R Greenley, by email
Public money on cow barn
So Leeds City Council is to raise council tax by £26 per year due to Governments cuts in funding.
The council have already made refuse collection on a fortnightly basis (with bins already top heavy after one week) but we are to pay more, for less.
If the council is counting the cost, why then are they spending public money totalling £255,000 on rebuilding a cow barn at Temple Newsam? If, as they state, “the farm generates income from its entrance fees” then use this money, not from the public purse. And isn’t the property insured, if not, why not?
M Meeson, Leeds
Pay issue shows MPs’ contempt
It’s astonishing how some MPs are displaying their complete contempt for voters apropos their recommended pay rise.
Some are against it, admittedly, but only for vote catching reasons. Those in favour, and the review body itself, say that the increase will not cost the taxpayer anything because a) perks are being reduced and b) the increase will cover increases into their pension payments.
Firstly, how many “hard working people” have these perks in the first place and, if they do receive them and they are suddenly removed, how many would get a substantial pay rise to fund them?
Secondly, many recent disputes between the public sector and the government have been about increases in pension fund payments and retiring later. How many public sector workers are going to get their pension contributions funded by the taxpayer? Their (MPs and the review body) rationalisations are breathtakingly specious. Some have said that they shouldn’t refuse these recommendations because otherwise there wouldn’t be any point in having the review body and if they had recommended a pay freeze then that would also have been accepted. Yeah right. Given how often that chamber is almost empty when debates are taking place and given how unqualified some of them are to even be MPs, they’ve got a damn cheek. I will not be voting for a mainstream party again.
GP hours have A&E impact
There has been much discussion lately in TV programmes and the pages of the YEP about the “over-use “ of A&E facilities.
Might I venture to suggest that if “out of hours” services by GPs were more readily available, particularly for patients in the latter years of life, then many of the demands on A&E would be diminished.
Am I imagining it, or did GPs in the past regularly visit elderly patients on a routine basis?

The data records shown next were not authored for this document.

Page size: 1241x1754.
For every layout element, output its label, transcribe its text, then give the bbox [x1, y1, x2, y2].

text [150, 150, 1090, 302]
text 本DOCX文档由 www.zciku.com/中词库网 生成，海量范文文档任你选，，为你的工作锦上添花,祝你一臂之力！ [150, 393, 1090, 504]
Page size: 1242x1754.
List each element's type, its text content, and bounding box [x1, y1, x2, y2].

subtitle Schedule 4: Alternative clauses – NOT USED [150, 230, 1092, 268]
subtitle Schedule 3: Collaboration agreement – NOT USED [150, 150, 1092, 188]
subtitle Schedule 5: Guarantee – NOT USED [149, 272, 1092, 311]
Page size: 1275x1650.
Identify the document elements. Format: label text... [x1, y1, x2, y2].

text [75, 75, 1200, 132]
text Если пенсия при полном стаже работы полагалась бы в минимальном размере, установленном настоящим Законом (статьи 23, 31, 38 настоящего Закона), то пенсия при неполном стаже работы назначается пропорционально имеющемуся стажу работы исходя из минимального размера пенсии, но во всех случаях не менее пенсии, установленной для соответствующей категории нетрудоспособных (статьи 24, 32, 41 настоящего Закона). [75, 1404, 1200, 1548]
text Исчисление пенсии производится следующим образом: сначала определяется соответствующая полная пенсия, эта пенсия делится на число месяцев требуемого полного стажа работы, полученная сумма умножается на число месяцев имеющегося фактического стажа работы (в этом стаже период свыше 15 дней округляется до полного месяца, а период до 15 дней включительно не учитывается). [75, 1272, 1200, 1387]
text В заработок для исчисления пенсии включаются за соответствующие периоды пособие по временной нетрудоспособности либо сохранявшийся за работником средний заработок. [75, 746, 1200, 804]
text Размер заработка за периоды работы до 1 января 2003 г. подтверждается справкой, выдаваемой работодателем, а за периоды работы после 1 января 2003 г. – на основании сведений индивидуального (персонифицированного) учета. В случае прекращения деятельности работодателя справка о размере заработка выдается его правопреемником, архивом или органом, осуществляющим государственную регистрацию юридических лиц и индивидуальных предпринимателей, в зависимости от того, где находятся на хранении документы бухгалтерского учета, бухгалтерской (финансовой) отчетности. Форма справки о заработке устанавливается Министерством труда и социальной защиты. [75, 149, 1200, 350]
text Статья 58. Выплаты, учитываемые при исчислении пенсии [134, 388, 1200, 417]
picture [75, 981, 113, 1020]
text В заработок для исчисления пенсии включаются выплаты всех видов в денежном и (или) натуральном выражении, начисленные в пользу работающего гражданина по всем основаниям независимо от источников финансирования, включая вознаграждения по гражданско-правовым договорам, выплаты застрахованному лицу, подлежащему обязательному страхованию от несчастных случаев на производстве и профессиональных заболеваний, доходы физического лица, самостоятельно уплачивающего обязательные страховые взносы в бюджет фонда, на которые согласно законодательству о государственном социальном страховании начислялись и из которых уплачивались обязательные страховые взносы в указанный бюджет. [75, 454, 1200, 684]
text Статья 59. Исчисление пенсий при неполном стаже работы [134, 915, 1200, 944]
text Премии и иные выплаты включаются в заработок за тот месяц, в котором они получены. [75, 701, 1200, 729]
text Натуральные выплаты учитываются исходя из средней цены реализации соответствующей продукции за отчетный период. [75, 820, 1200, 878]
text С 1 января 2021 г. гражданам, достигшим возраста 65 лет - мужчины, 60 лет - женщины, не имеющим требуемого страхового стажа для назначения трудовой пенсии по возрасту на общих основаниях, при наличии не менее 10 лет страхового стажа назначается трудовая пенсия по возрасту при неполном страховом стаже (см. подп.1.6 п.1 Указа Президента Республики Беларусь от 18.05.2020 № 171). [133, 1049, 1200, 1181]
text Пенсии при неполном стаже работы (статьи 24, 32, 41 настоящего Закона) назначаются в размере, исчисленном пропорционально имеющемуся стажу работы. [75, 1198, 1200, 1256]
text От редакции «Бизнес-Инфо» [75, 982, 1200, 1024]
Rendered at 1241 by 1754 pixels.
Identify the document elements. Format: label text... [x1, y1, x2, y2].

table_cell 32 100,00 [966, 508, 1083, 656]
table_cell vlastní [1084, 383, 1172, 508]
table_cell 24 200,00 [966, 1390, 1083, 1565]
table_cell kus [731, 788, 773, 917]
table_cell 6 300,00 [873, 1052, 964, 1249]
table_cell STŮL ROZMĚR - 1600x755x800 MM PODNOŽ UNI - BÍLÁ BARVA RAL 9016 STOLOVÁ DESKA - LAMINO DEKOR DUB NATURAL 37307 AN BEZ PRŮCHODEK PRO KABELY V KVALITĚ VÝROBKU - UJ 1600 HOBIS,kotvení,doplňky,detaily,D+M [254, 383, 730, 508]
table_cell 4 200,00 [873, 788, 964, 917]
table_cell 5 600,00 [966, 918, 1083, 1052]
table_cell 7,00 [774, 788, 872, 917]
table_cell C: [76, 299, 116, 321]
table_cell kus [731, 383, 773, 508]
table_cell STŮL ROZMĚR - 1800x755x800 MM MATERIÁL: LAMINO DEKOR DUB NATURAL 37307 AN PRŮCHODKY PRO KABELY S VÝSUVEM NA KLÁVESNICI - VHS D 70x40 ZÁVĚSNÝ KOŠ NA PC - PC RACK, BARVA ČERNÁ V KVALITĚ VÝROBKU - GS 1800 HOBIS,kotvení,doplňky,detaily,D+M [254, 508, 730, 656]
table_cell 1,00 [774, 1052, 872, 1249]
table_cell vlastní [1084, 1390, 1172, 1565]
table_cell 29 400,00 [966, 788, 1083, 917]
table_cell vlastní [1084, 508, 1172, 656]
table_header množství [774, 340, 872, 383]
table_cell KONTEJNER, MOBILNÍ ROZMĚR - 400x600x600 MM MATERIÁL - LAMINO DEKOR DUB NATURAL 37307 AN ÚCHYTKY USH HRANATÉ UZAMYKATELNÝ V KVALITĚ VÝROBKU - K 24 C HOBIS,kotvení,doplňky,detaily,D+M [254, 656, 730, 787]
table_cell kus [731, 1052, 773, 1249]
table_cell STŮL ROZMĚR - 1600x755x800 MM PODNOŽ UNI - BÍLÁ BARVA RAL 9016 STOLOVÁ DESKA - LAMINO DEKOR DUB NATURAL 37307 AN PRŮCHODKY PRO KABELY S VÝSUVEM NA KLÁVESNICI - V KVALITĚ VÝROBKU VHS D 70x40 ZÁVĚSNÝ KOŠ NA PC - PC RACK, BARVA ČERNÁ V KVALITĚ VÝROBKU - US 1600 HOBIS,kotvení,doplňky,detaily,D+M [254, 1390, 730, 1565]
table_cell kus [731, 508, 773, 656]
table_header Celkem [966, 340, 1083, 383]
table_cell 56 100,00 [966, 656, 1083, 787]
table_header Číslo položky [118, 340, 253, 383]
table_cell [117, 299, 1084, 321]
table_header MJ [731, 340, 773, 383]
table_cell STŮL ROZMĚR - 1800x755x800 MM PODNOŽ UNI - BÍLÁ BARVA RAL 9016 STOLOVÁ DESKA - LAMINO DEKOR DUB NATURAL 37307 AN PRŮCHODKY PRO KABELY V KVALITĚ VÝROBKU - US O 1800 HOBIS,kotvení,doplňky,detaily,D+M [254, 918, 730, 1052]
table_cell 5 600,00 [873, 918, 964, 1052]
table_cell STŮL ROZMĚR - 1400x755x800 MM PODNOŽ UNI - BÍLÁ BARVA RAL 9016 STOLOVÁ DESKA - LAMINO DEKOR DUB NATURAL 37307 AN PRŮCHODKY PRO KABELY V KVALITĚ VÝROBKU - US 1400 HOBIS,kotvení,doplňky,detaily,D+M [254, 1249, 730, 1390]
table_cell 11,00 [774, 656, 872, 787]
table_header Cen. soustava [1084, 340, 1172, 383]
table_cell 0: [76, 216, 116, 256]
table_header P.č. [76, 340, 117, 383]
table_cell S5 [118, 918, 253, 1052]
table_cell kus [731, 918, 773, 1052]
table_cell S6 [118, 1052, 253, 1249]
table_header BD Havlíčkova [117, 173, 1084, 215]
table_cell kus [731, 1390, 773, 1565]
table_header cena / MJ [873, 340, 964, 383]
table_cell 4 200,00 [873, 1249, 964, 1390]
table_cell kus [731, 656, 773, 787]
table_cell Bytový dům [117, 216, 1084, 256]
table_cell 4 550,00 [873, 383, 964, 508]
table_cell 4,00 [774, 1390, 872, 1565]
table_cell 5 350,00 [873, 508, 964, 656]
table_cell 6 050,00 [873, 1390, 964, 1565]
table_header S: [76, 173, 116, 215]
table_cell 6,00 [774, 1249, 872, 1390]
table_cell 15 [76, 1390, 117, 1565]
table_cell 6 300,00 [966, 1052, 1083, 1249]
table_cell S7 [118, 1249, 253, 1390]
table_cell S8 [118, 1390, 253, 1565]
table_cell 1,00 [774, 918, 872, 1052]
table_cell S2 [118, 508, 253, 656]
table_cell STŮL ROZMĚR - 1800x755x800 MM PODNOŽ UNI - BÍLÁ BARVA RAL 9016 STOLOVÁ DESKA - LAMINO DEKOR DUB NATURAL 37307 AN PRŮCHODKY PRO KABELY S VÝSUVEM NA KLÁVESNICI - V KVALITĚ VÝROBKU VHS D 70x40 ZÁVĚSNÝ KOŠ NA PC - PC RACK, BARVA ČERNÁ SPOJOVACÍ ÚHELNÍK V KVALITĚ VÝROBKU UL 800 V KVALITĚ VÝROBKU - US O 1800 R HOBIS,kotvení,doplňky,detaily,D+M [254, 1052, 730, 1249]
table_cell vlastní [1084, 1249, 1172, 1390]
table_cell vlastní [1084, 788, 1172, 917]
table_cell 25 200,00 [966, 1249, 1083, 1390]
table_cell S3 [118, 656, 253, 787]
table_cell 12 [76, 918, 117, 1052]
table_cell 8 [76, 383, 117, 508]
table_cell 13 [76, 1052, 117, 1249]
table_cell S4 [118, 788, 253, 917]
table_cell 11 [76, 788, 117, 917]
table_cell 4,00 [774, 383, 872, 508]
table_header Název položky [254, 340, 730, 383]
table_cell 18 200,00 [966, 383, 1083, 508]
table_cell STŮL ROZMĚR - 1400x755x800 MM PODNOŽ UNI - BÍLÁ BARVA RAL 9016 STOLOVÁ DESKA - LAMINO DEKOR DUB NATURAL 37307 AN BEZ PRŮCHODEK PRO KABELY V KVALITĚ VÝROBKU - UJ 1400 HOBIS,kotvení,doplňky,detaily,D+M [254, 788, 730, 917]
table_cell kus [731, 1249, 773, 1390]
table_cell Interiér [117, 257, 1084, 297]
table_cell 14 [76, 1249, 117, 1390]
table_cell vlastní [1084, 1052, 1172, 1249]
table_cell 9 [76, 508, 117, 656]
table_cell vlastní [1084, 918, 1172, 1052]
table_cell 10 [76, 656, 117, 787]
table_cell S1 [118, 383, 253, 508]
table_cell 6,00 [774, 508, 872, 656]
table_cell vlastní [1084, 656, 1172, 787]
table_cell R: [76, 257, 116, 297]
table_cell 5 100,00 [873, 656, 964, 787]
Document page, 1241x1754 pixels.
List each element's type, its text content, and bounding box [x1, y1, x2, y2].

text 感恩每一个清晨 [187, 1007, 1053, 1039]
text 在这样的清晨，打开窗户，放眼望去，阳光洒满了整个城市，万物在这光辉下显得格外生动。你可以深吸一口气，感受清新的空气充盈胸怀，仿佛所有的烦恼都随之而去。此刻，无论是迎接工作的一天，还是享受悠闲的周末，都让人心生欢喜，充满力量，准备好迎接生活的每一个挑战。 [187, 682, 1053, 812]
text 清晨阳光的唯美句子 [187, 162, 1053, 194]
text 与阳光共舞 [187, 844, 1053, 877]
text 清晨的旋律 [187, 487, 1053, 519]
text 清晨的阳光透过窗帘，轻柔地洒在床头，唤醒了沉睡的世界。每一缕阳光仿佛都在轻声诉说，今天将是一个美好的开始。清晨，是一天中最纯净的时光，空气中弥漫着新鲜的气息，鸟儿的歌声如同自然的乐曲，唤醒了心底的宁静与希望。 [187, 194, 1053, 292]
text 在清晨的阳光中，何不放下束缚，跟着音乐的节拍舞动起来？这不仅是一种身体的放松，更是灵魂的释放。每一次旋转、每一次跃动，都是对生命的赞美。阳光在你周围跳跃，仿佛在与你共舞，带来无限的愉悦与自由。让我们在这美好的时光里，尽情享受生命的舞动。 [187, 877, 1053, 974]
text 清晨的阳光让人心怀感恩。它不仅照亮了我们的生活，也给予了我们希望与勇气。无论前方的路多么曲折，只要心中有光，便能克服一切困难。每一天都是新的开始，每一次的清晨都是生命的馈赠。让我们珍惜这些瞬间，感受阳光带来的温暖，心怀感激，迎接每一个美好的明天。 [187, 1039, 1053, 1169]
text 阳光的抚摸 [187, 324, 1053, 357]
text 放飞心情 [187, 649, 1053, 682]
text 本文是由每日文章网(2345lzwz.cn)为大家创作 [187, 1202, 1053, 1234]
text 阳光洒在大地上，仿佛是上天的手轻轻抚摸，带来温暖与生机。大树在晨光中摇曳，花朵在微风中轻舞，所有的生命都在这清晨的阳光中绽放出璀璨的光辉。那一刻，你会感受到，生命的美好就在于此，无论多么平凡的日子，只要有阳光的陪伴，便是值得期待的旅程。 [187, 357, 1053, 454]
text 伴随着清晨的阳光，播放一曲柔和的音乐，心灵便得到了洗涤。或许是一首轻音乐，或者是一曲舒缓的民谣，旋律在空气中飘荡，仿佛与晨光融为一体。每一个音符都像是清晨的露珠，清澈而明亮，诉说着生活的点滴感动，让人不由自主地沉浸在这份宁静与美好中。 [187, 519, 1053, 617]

I have a couple of friends who are doctors and it pains me to oberve that they appear to be receiving more remuneration for doing less work! Perhaps private medical insurance is the only way to avoid the gradual but increasing destruction of the NHS. Just what Maggie always dreamed of!
We once had a morning and evening surgery and one on Saturday morning for “urgent” cases, we now enjoy a morning surgery only, and trying to get a visit arranged for a lady in her 90s meets with resistance. Privatisation is a (last) breath away!
Name and address supplied
Festive windfall from the EU
With Christmas just around the corner, we thought we would share the recent good cheer delivered to region by the EU. Universities and businesses across the region, and indeed, from across the UK, can now apply for £12.5billion worth of European funding – part of the EU’s latest research and innovation programme which will release over £65 billion over the next seven years. In total the UK has received almost £4billion of EU research funding since 2007 and in Yorkshire alone, the region’s universities have received over £300m. We would urge those Christmas Scrooges throwing insults at the EU to look again at the hard facts about the value – and money – the EU brings to this region.
Edward McMillan Scott and Rebecca Taylor
Responding to the question: What is it like to be getting old? When one gets to 80 and receives 25p extra pension a week, you are not getting old, you are old – and disgusted.